### Extracted page text data
╔══
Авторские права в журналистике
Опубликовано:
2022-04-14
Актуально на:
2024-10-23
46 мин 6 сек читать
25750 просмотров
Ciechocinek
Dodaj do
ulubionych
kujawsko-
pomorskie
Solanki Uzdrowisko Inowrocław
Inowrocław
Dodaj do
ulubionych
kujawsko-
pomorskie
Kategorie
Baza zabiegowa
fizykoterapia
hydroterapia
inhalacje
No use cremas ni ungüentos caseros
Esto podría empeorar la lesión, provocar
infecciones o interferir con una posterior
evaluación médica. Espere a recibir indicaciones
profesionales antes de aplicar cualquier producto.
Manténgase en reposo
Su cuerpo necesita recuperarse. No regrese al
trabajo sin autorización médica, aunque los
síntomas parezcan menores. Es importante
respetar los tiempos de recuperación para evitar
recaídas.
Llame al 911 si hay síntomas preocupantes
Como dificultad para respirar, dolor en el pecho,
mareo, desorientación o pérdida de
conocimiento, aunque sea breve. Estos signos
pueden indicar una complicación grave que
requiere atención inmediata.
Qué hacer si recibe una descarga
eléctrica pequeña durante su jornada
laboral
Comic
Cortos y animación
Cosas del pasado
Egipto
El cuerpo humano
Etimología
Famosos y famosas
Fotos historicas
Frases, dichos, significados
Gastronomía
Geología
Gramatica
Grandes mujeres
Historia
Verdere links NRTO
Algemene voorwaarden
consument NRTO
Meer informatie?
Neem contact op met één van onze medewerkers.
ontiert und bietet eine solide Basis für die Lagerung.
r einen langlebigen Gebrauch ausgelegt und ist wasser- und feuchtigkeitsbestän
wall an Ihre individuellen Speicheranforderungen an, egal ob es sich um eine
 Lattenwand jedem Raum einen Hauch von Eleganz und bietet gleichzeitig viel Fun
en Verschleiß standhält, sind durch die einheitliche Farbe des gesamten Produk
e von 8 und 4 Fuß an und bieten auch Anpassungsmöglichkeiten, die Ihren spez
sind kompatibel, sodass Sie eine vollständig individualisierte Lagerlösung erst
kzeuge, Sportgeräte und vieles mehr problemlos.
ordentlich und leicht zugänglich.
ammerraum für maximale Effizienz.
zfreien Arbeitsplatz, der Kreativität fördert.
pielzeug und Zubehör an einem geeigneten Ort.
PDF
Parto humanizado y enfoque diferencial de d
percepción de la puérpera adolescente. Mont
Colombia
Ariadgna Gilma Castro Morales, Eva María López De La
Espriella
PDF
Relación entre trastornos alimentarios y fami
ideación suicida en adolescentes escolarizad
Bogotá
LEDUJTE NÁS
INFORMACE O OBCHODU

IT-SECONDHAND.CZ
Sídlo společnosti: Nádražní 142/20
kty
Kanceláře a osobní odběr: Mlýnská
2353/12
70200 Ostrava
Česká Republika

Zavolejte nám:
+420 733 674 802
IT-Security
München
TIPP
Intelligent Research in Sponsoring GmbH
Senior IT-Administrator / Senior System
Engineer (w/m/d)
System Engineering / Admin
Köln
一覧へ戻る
╚══
### What the exercise asks
Pick every line of the data that includes the string "cuerpo".

### Written reply
Su cuerpo necesita recuperarse. No regrese al
El cuerpo humano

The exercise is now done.